BANGKOK (AFP) – Khaki-clad Thai cops threw bone-crunching right hooks, wrestled and launched devastating sweeping kicks at each other in a brutal tournament on May 28 aimed at punching up their public image.

The bouts at Bangkok’s Rajadamnern Stadium followed a recent opinion poll that showed only a little more than 10 per cent of the public had confidence in the Royal Thai Police.

So, in an attempt to boost their image, the kingdom’s Central Investigation Bureau (CIB) summoned 96 of the fiercest officers to fight each other in a full-contact mixed martial arts tournament.

Thailand is known for its traditional kickboxing sport muay thai, where fighters use everything from fists to elbows, shins and knees to overcome their opponents.

Thai police take part in Cops Combat, Thailand’s first martial arts tournament for members of the Royal Thai Police. PHOTO: AFP

The Cops Combat competition involved contestants fighting in three-minute bouts, using full-contact fighting styles, from Thai kickboxing to Japanese jiu-jitsu.

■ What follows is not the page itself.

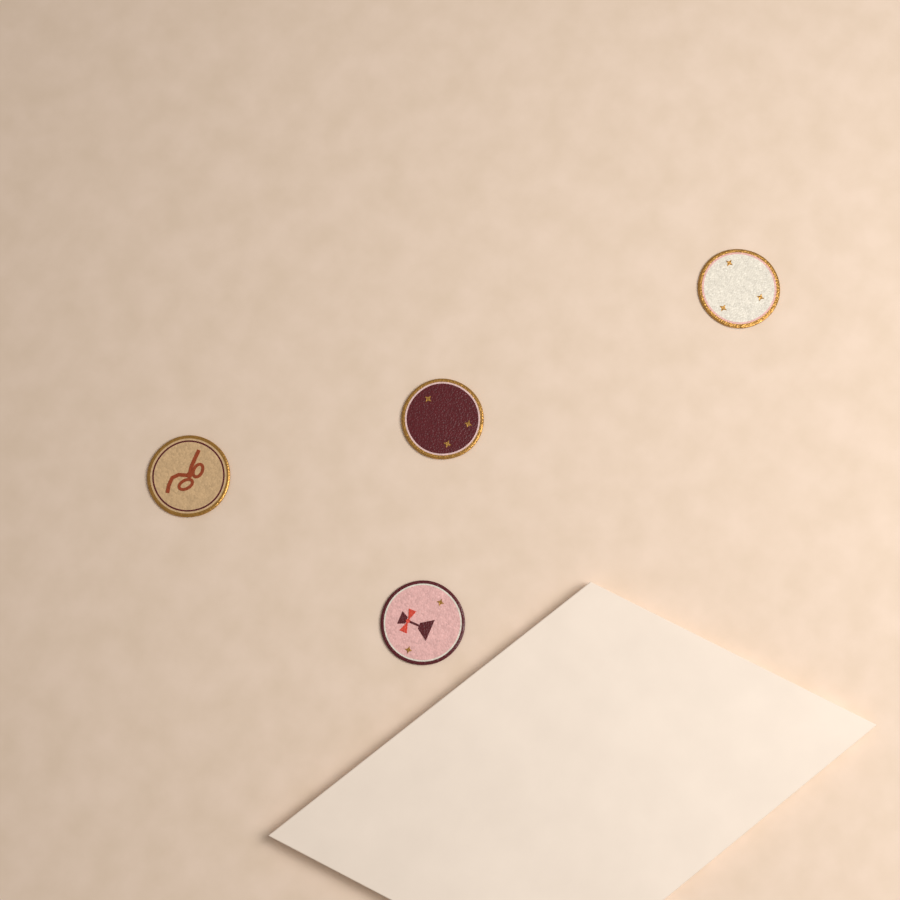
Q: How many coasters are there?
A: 4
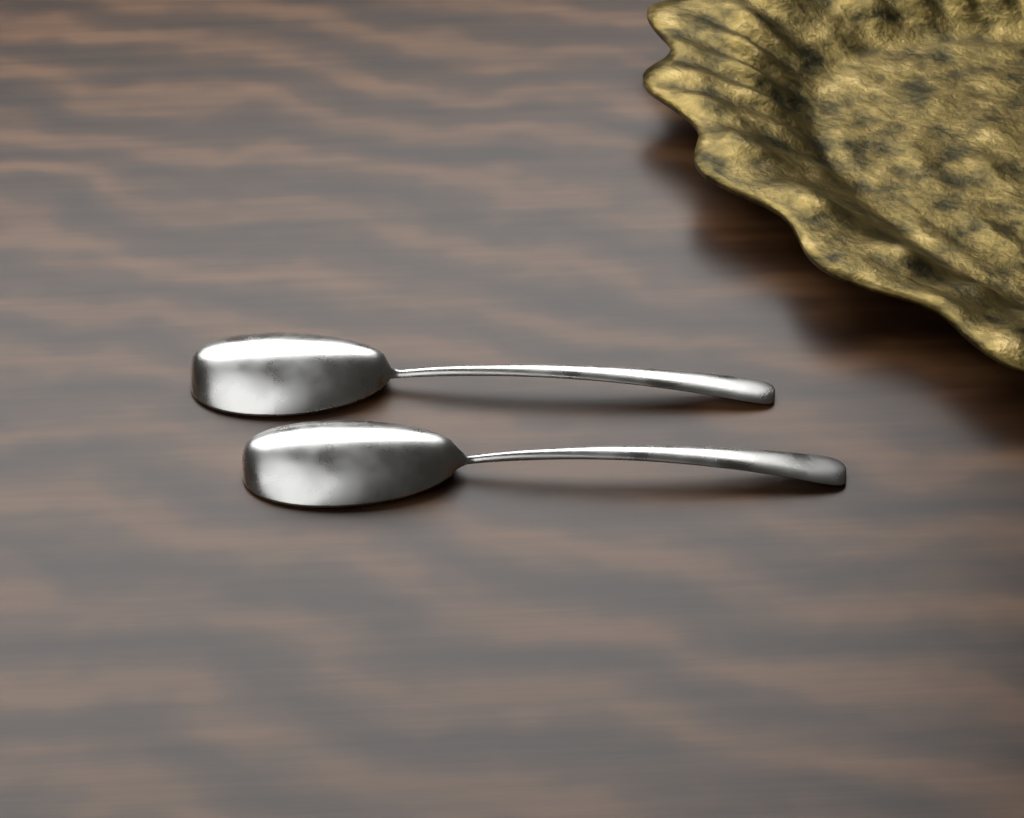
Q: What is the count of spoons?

Winners get a THB5,000 (SGD180) prize and the honour of subduing “the suspect” – their opponent – said Rattawut Jiamsripong, deputy commander of the Police Training Centre and one of the main organisers.

‘Good experience’

Two cops wearing white t-shirts, khaki uniform trousers and head guards stepped onto the stage under the smoky haze of red-and-blue neon lights.

The pair bowed politely and smiled at each other but, as soon as the bell rang, they fought as if they were up against a true criminal, unleashing a barrage of punches and kicks.

Ratchanat Hongtawee, a police officer who was defeated in an 85kg match, said the experience reminded him of his daily work where he is often confronted by suspected criminals.

“I am the first contact (with the suspect) in my line of work… and sometimes they resist arrest,” he said.

Despite losing, he said, “this is definitely a good experience”.

Spectator Aek-Amorn Preeda-akkarakul, who came to watch his colleague, said the public should still have faith in Thailand’s police force.

“I want to reassure you that there are still good cops out there,” he said while watching a bout.

Thai police have long been dogged by a reputation for corruption and brutality.

In one of the better-known cases in 2022, a court sentenced an officer – dubbed “Joe Ferrari” for his taste in fast cars – to life in prison for murdering a suspect by torture while trying to extort USD60,000 (SGD81,000).

The opinion poll by the National Institute of Development Administration found in 2024 that only 10.63 per cent of respondents in its survey had confidence in the police.

CIB commissioner Jirabhop Bhuridej said in a video opening the event that the competition would encourage Thai cops to stay fit and “to serve the people”.